Friday, May 23, 2008

No Fixed Address

Robyn Davidson is, perhaps, best known for her trek by camel across Australia's outback. Her books, "Tracks" and, "From Alice to Ocean: Alone Across the Outback" detail that journey.

The following is excerpted from another of her books, "No Fixed Address: Nomads and the Fate of the Planet".


TRANSCRIPT - Robyn Davidson:
For thirty years on and off, I have been visiting, reading about, living or travelling with traditional nomads all over the world.

Wherever I have looked, I've found that those ways of life are under enormous pressure and will, I believe, soon disappear. Given that we have been nomadic since our time as Homo sapiens sapiens began - about 200, 000 years ago - and given that we have planted crops and lived in settlements for only ten thousand of those years, that strikes me as an extraordinary fact.

During these last ten thousand years, we have made massive, unprecedented changes to the environment, creating problems for ourselves that we may not be able to solve.

We get out of cul-de-sacs by retracing our steps to find out where we went wrong. I would like to suggest that one wrong turning occurred when we gave up cultures of movement, for cultures of accumulation. I do not mean to say that we should, or could, return to traditional nomadic economies. I do mean to say that there are systems of knowledge, and grand poetical schemata derived form the mobile life, that it would be foolish to disregard or underrate. And mad to destroy.

The agricultural revolution transformed the earth and changed the fate of humanity. It produced an entirely new mode of subsistence, which remains the foundation of the global economy to this day. It gave us greater quantities of low quality food, and a rapidly increasing population dependant on that food. And there is no going back. Without human labour hacking at weeds, felling trees or redirecting water, domesticated grains would die out, and without that grain, so would we. Agriculture provided no exit other than famine.

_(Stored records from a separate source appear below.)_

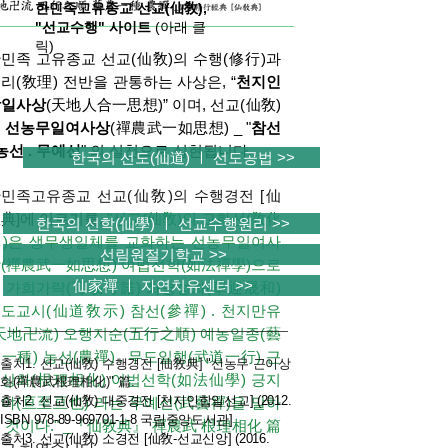
한민족고유종교 선교(仙敎),
"선교수행" 사이트
(아래 클
릭)
민족 고유종교 선교(仙敎)의 수행(修行)과
리(敎理) 전반을 관통하는 사상은,
“
천지인
합일사상
(天地人合一思想)” 이며, 선교(仙敎)
의
선농무일여사상
(禪農武一如思想) _ "
참선
 농선 . 무예선
" 의 실천으로 실현됩니다.
한국의 선도(仙道) ㅣ 선도공법 >>
민족고유종교 선교(仙敎)의 수행경전 [仙
典]에 이르기를,
"선교(仙敎)의 교화선(敎化
한국의 선학(仙學) ㅣ 선교수행원리 >>
)은 생무생일체를 교화하는 선농무일여사
선림원절기학교 >>
(禪農武一如思想) 여법선학(如法禪學)으로
仙家禪 ㅣ 자연치유센터 >>
 가희가락(可羲可諾) 화영성화(華迎晟和)
도교시(仙道敎示) 참선(參禪) . 천지만유
天地卍流) 오행지순(五行之順) 예농일종(藝
一種) 농선(農禪) . 무도일행(武道一行) 근
출처1. 선교(仙敎) 수행경전 [仙敎典] "선농무 근이상
상화(根理相化) 여법선학(如法仙學) 긍지
화(禪農武根理相化)" 篇.
출처2. 선교(仙敎) 대중경전 [천지인합일선교] (2012.
야(亘至亘也) 라는 무예선(武藝禪
)을 말하
ISBN
978-89-969701-1-8
국립중앙도서관]
 것이다." _『仙敎典』 禪農武 根理相化 篇
출처3. 선교(仙敎) 소경전 [仙敎-선교신앙] (2016.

By requiring humans to become sedentary, it changed the way we conceive of our place in nature, and it changed the way we distribute goods. Pre-agricultural peoples saw themselves as embedded in and working with nature, rather than struggling against it. Because they were mobile foragers, they didn't produce surplus, and they couldn't carry much weight.

In 10 000 BC all human beings were hunter-gatherers, by 1500 AD I per cent were hunter-gatherers. Less than .001 per cent of people are hunter-gatherers today.

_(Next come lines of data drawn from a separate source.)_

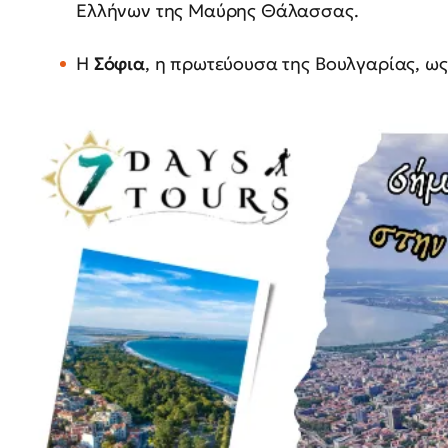
Ελλήνων της Μαύρης Θάλασσας.
Η
Σόφια
, η πρωτεύουσα της Βουλγαρίας, ως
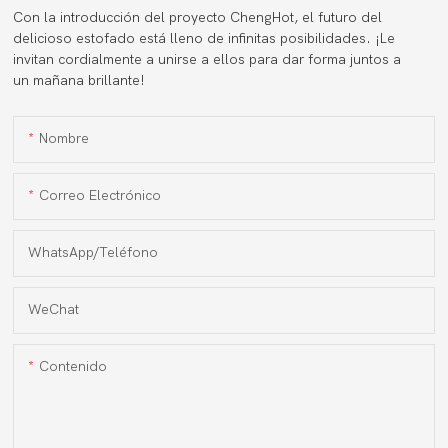
Con la introducción del proyecto ChengHot, el futuro del
delicioso estofado está lleno de infinitas posibilidades. ¡Le
invitan cordialmente a unirse a ellos para dar forma juntos a
un mañana brillante!
Nombre
Correo Electrónico
WhatsApp/Teléfono
WeChat
Contenido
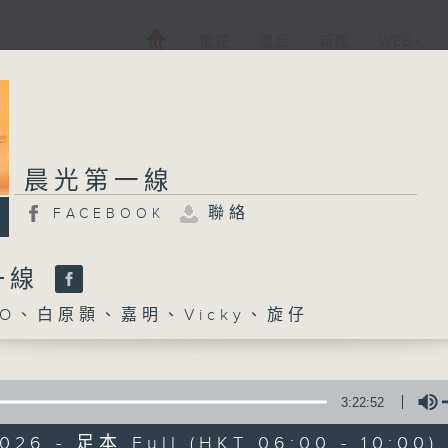
電視
電台
新聞
WEB+
晨光第一線
聯絡
FACEBOOK
一線
O、白原顥、嘉明、Vicky、旋仔
3:22:52
2026 - 足本 Full (HKT 06:00 - 10:00)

Agriculture set us on a path to the urban then the industrial revolutions, and finally to the wild consumerism of late capitalism. Like previous chapters of the agricultural story, the present one is achieving material wealth, longer life, greater choice - all the benefits that people like me enjoy. But they are available to the few at the expense of the many. This is axiomatic. The pyramidical social structure, which formed around the storage of grain, with goods, power and resources concentrating towards the top, is as fundamental today as it was in those first cities of five thousand years ago.

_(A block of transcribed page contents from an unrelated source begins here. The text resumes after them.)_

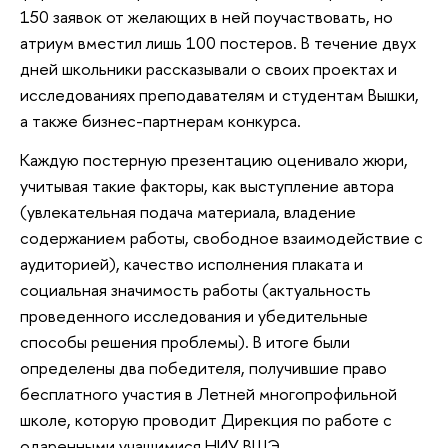
150 заявок от желающих в ней поучаствовать, но
атриум вместил лишь 100 постеров. В течение двух
дней школьники рассказывали о своих проектах и
исследованиях преподавателям и студентам Вышки,
а также бизнес-партнерам конкурса.
Каждую постерную презентацию оценивало жюри,
учитывая такие факторы, как выступление автора
(увлекательная подача материала, владение
содержанием работы, свободное взаимодействие с
аудиторией), качество исполнения плаката и
социальная значимость работы (актуальность
проведенного исследования и убедительные
способы решения проблемы). В итоге были
определены два победителя, получившие право
бесплатного участия в Летней многопрофильной
школе, которую проводит Дирекция по работе с
одаренными учащимися НИУ ВШЭ.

Most importantly, the generation of our wealth requires an increasing pillage of the environment. Global warming should be terrifying enough to galvanise us into changing habits of consumption. It does not appear to be doing so. Four billion years of life on earth. Millions of those reigned over by the dinosaurs. Us lot a mere 200 00 year blip and according to Lord Rees, the UK Astronomer Royal, we are not looking good to get through the next century, let alone compete with the dinosaurs.

In every religion I can think of, there exists some variation on the theme of abandoning the settled life and walking one's way to Godliness. The Hindu Sadhu, leaving behind family and wealth to live as a beggar; the pilgrims of Compostela walking away their sins; the circumambulators of the Buddhist kora; the Hajj. What could this ritual journeying be but symbolic, idealized versions of the foraging life? By taking to the road we free ourselves of baggage, both physical and psychological. We walk back to our original condition, to our best selves.,

While there can be no literal return to previous modes of living, there might be ways into previous kinds of thinking. Pilgrimages, let's say, to newly imagined territories where, instead of dismissing the traditional as useless to modernity, we might integrate the best of each.

But if that is too much too expect, at least attention to nomadic world views might get us closer to finding whatever solutions to the disintegrations of modern life are actually available to us.